DOCUMENT SECTION START
Botox injections “freeze” the face and prevent its recipients from moving their face and showing emotion. We’ve all seen it. Celebrities whose faces seem set in stone. We laugh about it. But what if this teaches us something about our moods. Maybe Botox has another “up” side. (Oh, my, that was a great pun, wasn’t it?)
But what if it does more than just “freezing” the face? What if it also “freezes” one’s emotions?
Social scientists, psychiatrists, and psychologists have known for years that the physical act of smiling, promotes a feeling of well-being. So if one were unable to smile, would the counter run true as well? If a person couldn’t smile, would that effect their mood? Would it affect a person’s ability to feel?
Turns out that the answer is “yes”.
An experiment conducted at Barnard College by Joshua Ian and his colleagues proves that the partial paralysis from Botox does in fact diminish one’s ability to feel emotion. The hypothesis was that if this proved to be true, then this same theory could be used to treat anxiety and depression by directly addressing facial expressions in a way that stops negative emotions from leading to serious emotional and mental issues.
Two groups of women were chosen, those with Botox treatment and those without. The women were asked to watch several video clips, from funny to scary. After viewing the clips the women were asked to rate how they felt. The women with the Botox reported less of an emotional reaction to the clips. This proved that immobility of facial expressions causes a loss in emotional experience.
I found this study fascinating.
I had learned by observing my own behavior that if I acted like I wasn’t depressed, my mood would lighten. In other words, if I could purposely manipulate my facial expressions, I would feel better. On the days I could make myself smile, my depression would run scurrying to the corner.
DOCUMENT SECTION END
DATASET START
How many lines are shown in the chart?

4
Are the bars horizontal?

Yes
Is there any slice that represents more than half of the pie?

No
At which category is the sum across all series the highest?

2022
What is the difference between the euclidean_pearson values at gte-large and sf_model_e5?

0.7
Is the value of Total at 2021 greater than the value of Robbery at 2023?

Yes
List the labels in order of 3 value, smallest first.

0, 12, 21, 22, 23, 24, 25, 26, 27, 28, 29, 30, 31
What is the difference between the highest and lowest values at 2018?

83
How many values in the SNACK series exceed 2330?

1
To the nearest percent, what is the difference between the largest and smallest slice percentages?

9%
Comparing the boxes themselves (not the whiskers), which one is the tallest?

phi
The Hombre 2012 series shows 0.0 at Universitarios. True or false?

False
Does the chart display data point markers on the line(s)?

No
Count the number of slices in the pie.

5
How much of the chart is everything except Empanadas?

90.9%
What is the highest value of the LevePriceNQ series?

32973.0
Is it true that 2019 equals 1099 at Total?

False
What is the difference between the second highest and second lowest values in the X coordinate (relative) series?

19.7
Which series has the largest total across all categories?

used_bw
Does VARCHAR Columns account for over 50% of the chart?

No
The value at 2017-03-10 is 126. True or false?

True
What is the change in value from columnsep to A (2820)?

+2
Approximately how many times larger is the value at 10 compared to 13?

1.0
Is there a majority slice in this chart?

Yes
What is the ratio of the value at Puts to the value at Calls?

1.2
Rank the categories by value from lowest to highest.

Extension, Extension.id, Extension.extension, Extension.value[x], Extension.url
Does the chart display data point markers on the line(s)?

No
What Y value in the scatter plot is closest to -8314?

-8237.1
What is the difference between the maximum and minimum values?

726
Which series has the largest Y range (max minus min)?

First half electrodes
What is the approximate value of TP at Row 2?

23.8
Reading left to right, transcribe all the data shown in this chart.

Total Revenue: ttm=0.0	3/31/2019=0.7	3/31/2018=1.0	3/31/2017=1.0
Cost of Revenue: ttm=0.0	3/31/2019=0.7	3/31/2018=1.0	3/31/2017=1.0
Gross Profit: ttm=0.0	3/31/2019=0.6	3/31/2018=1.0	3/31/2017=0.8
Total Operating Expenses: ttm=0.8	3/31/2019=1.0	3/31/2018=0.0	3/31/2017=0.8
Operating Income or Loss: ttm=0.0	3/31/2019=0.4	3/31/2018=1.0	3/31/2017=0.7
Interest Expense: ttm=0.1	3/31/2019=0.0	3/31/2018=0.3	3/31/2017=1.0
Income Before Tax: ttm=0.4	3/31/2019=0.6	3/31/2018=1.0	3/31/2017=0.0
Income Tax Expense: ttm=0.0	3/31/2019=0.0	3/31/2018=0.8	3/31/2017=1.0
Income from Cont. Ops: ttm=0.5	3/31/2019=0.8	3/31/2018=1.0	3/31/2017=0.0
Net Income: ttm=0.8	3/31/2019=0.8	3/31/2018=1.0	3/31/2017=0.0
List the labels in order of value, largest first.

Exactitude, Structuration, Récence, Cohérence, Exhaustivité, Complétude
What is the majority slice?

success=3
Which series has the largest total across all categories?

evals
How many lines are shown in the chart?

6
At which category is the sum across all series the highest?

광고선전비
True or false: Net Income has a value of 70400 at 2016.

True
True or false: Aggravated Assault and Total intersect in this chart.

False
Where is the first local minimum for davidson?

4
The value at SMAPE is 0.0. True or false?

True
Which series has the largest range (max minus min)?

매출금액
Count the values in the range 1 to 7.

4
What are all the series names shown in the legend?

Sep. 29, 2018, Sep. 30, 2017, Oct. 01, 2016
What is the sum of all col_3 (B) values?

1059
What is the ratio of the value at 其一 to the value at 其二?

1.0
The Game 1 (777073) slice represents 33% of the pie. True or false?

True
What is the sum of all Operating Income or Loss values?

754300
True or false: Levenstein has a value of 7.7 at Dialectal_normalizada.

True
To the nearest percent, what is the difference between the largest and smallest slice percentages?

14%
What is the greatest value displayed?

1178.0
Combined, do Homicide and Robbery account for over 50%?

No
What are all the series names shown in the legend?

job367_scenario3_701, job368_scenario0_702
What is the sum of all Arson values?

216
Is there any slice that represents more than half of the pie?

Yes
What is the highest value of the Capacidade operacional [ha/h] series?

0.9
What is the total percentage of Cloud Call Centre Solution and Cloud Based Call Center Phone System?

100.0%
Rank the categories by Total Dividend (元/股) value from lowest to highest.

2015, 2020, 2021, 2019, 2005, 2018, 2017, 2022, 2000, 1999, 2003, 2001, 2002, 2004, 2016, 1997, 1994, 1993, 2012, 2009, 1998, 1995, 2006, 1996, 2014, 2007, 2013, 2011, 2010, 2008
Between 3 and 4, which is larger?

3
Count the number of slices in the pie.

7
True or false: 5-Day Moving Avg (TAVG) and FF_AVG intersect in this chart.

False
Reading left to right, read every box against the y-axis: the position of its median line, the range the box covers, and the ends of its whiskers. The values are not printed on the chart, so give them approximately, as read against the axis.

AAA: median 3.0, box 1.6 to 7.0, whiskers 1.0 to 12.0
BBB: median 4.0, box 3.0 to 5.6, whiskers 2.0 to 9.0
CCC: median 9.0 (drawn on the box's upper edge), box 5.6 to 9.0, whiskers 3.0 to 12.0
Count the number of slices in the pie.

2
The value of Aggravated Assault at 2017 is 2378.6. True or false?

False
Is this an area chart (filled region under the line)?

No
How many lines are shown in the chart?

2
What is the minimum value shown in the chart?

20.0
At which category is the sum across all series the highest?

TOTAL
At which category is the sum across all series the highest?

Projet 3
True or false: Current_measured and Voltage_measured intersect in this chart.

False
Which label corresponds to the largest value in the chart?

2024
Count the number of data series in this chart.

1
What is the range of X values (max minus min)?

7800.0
DATASET END
*EXERCISE OBJECTIVE*
Copy out the text on Botox and emotion in full, word for word. You can leave the lines aside; they play no part here.

*SOLUTION TO THIS TASK*
Botox injections “freeze” the face and prevent its recipients from moving their face and showing emotion. We’ve all seen it. Celebrities whose faces seem set in stone. We laugh about it. But what if this teaches us something about our moods. Maybe Botox has another “up” side. (Oh, my, that was a great pun, wasn’t it?)
But what if it does more than just “freezing” the face? What if it also “freezes” one’s emotions?
Social scientists, psychiatrists, and psychologists have known for years that the physical act of smiling, promotes a feeling of well-being. So if one were unable to smile, would the counter run true as well? If a person couldn’t smile, would that effect their mood? Would it affect a person’s ability to feel?
Turns out that the answer is “yes”.
An experiment conducted at Barnard College by Joshua Ian and his colleagues proves that the partial paralysis from Botox does in fact diminish one’s ability to feel emotion. The hypothesis was that if this proved to be true, then this same theory could be used to treat anxiety and depression by directly addressing facial expressions in a way that stops negative emotions from leading to serious emotional and mental issues.
Two groups of women were chosen, those with Botox treatment and those without. The women were asked to watch several video clips, from funny to scary. After viewing the clips the women were asked to rate how they felt. The women with the Botox reported less of an emotional reaction to the clips. This proved that immobility of facial expressions causes a loss in emotional experience.
I found this study fascinating.
I had learned by observing my own behavior that if I acted like I wasn’t depressed, my mood would lighten. In other words, if I could purposely manipulate my facial expressions, I would feel better. On the days I could make myself smile, my depression would run scurrying to the corner.